Passage provided ▸
>>>

Excess sodium causes your body to retain fluid, increasing the volume of blood your vessels have to handle and activating the constriction pathway described earlier. High stress levels keep your sympathetic nervous system in overdrive, which directly tightens blood vessels. Physical inactivity allows those vessels to lose their flexibility over time. Smoking damages the inner lining of blood vessels, reducing their ability to dilate properly. Each of these factors can independently nudge diastolic pressure up, and they often stack.
Medications That Can Raise It
Several common medications raise blood pressure as a side effect, and if your bottom number crept up around the time you started a new medication, that’s worth investigating.
- Pain relievers (NSAIDs): Ibuprofen, naproxen, and similar anti-inflammatory drugs cause your body to retain water, which raises pressure. Regular use is a frequent culprit.
- Decongestants: Pseudoephedrine and phenylephrine, found in many cold and allergy products, narrow blood vessels to reduce swelling in your sinuses. That same narrowing raises blood pressure.
- Hormonal birth control: Pills and patches containing hormones can raise blood pressure in some people, particularly those over 35, those who smoke, or those carrying extra weight.
- Some antidepressants: Certain classes of antidepressants alter how the body processes brain chemicals in ways that can increase blood pressure.
- Stimulants: ADHD medications can speed up the heart rate and raise blood pressure.
- Caffeine: If you don’t consume it regularly, caffeine can cause short-term blood pressure spikes.

<<<

Write a continuation of the passage on what raises diastolic blood pressure, starting right after its last sentence.

Items stored from a collection:
>>>

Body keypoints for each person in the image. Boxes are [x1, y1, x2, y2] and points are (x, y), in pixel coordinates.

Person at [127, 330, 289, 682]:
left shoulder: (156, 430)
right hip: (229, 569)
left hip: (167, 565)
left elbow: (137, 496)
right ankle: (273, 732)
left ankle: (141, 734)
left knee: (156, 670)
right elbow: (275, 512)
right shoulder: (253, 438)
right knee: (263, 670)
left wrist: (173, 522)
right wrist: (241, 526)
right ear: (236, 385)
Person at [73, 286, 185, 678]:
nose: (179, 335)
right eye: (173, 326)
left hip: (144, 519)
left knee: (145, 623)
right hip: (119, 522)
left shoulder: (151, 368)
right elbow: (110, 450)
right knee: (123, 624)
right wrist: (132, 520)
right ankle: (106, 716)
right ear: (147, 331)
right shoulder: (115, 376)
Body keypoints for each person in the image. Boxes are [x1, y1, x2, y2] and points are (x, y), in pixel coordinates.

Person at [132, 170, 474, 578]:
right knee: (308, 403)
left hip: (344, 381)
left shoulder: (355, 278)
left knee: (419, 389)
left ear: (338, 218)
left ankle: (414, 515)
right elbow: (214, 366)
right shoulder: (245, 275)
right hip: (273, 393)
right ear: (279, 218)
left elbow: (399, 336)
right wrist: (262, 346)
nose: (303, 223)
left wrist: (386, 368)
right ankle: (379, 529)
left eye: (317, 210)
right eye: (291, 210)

<<<

Reply to the exercise ▸
Less Common Medical Causes
Sometimes a high bottom number signals an underlying condition that’s actively pushing pressure up. Primary aldosteronism, where the adrenal glands produce too much of a hormone called aldosterone, is now considered the most common endocrine cause of hard-to-treat high blood pressure. Excess aldosterone tells your kidneys to hold onto sodium and water, directly increasing blood volume and vessel constriction.
Kidney problems, including narrowing of the arteries that supply the kidneys, can also drive diastolic pressure up. When the kidneys sense reduced blood flow, they activate the renin-angiotensin system aggressively, constricting vessels throughout the body. Other rarer endocrine conditions, like tumors of the adrenal gland or Cushing’s disease, can have similar effects, though these are uncommon.
If your bottom number stays elevated despite lifestyle changes and is resistant to treatment, these secondary causes are worth ruling out. They’re often identifiable through bloodwork and imaging, and treating the underlying condition can resolve the blood pressure problem entirely.
Why the Bottom Number Matters on Its Own
For years, most attention focused on the top number. But research has made clear that a high diastolic reading carries real risk, even when systolic pressure looks fine. In the Cardiovascular Health Study, participants with isolated diastolic hypertension had a heart failure rate of 19%, compared to 7% among those with normal pressure. After adjusting for other risk factors, the hazard ratio was 4.65, meaning the risk was nearly five times higher. There was also a strong trend toward higher cardiovascular mortality, though it didn’t quite reach statistical significance in that study.
The bottom line: a persistently elevated bottom number isn’t something to brush off just because the top number is normal. It reflects ongoing vascular resistance that stresses your heart and blood vessels over time, and it responds to the same interventions that help blood pressure overall: managing weight, reducing sodium and alcohol, staying active, treating sleep apnea if present, and reviewing your medications for anything that might be contributing.